The idea of conatus, I recall, is closely associated with the idea of accord, conformity, a pre-established harmony, a continuity between the orders it determines, natura naturata and natura naturans, for example, or God and nature according to the sive rule (Deus sive natura). The conatus, one could say, is exactly this: that which cannot be interrupted from within or broken from within, since it denotes the effort of a being, whatever attribute it is a mode of, to persevere in its being, according to its power of being, according to its essence. Spinoza says of the conatus that it is what makes singular things “live and remain in God,” the very life of God as expressed in the infinite diversity of things, and to different degrees of their expression.
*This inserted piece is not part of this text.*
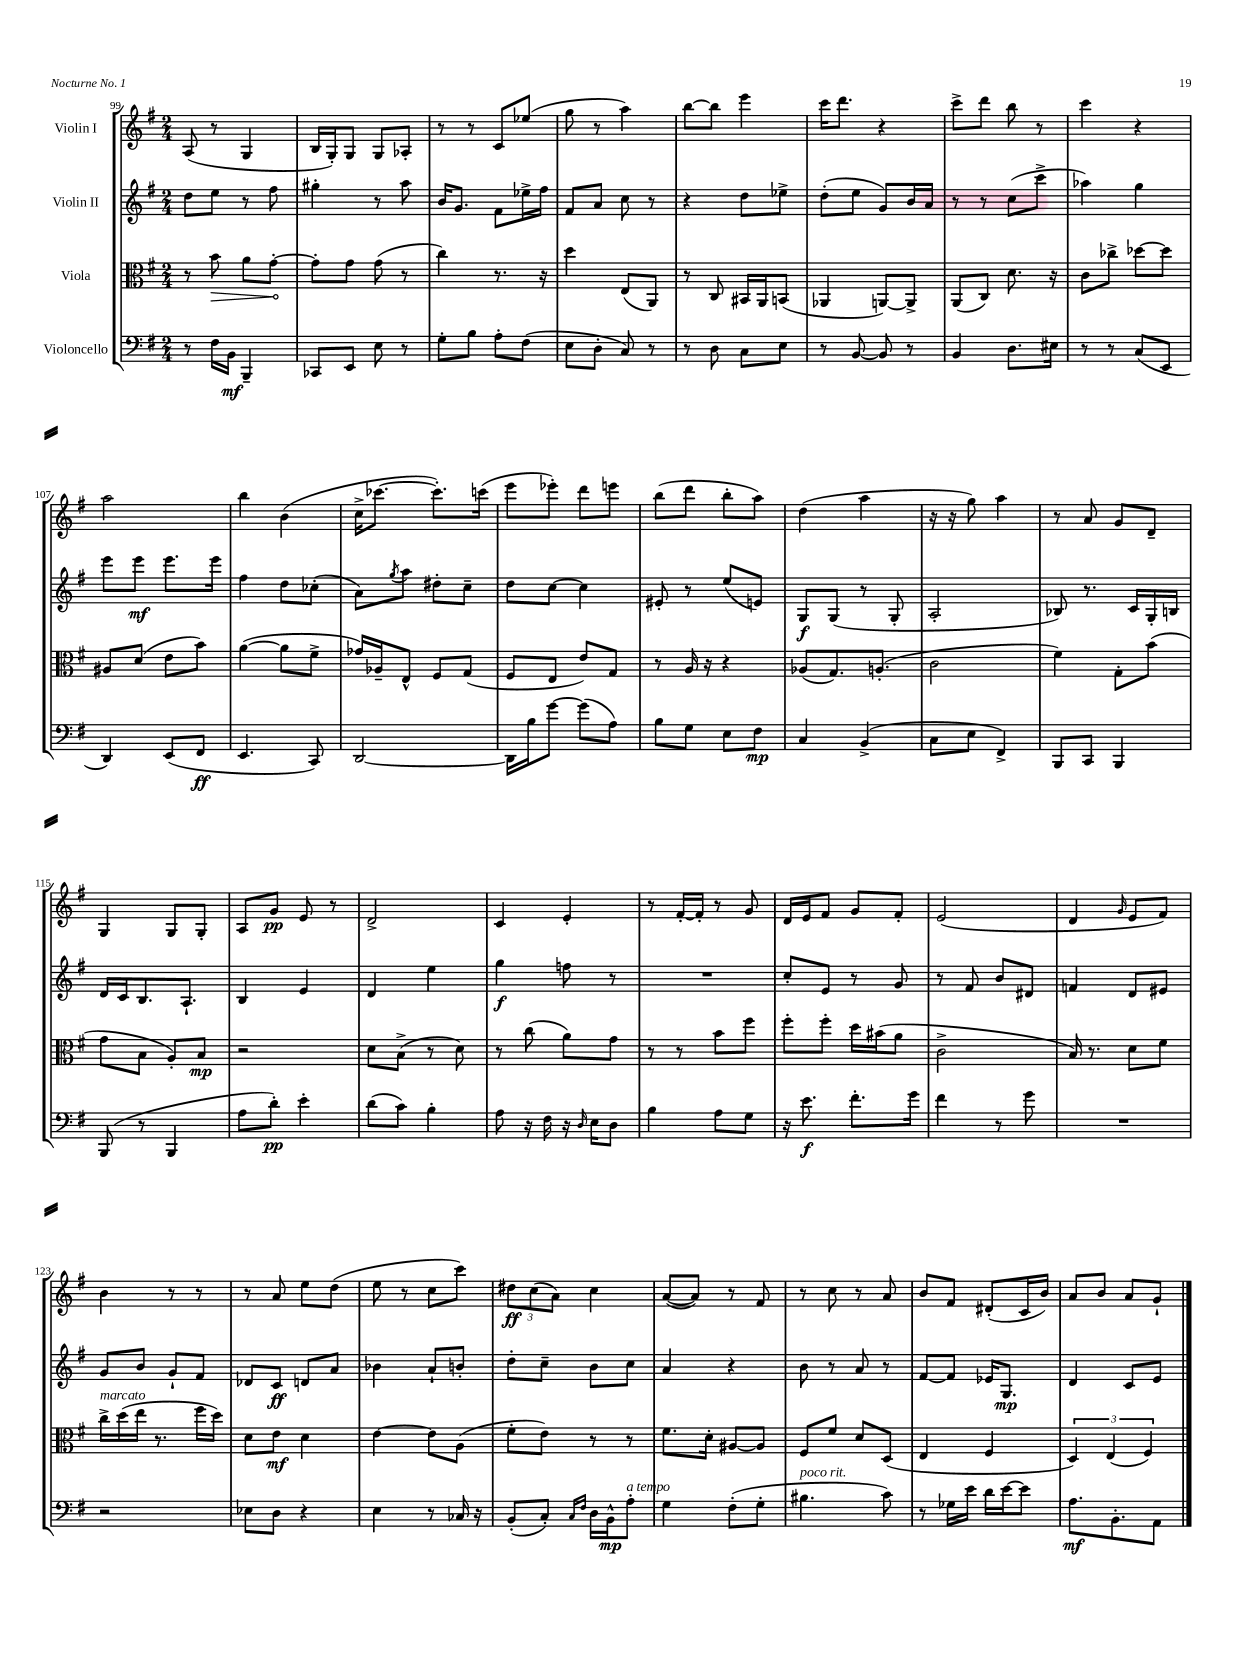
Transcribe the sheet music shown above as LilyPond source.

My hypothesis of a conatus interruptus therefore rests on a paradox whereby the whole of Spinoza’s philosophy is weakened, questioned, which posits that every being carries within it a power of being that it cannot surpass by an interruption since it is riveted to it. One measures a vast tectonic fault that separates Spinoza from Levinas.
The question of the conatus intersects exactly with that of nihilism, which, according to Jacobi, characterizes the entirety of modern Western metaphysics. There is indeed, Levinas has remarkably analyzed in very profound pages of Otherwise than Being, a nihilism of essence. Morality itself unfolds in the play of perpetuating idealist truth in its closure, in its inescapable confinement within what remains inside essence; in the case of morality, in the closed circle of the play of being and of what ought to be. This “game” is a game of hide-and-seek, playing at ‘Being and Nothingness’, “inside the bipolarity of Essence.” All possibility is permitted within this circle traced by essence in its inveterate narcissism (Jacobi had already noted this trait). Indeed, essence fills everything, leaving no interval of void to interrupt its exercise, its routine of essence. It is conatus, and the conatus is certainly a satisfied nihilism. The entirety of the perseverance of being—otherwise nothing—leaves no possibility of interruption. The other regime, extra-essential, would be that of the “conatus reversed,” as Levinas says, of the interrupted conatus. It is the face, for Levinas, that names this interruption. Without the face, being walls itself in, “everything forms a whole,” where all absorbs into all, where nothing is left outside the unity or community of essence. This nihilism of essence is a galley, says Levinas, and the nihil that ensures its cohesion is what chains the galley slaves to each other, without escape, doomed to the ‘there is’ (il y a, in Levinas’s technical sense) to this “horrible eternity at the bottom of essence,” at the bottom of suffocating holds where the galley slaves of the nihil row endlessly.
This horizon of the nihilism of the conatus was opened by Levinas. The Two Morals have, I hope, prefigured the entire problematic—trying above all to pose the question of morality in its historical entirety and its sharpest conceptual determinations. I can only express my gratitude to Ryohei Kageura and to my Japanese publisher for having grasped its interest and wanting to translate and offer it to Japanese readers.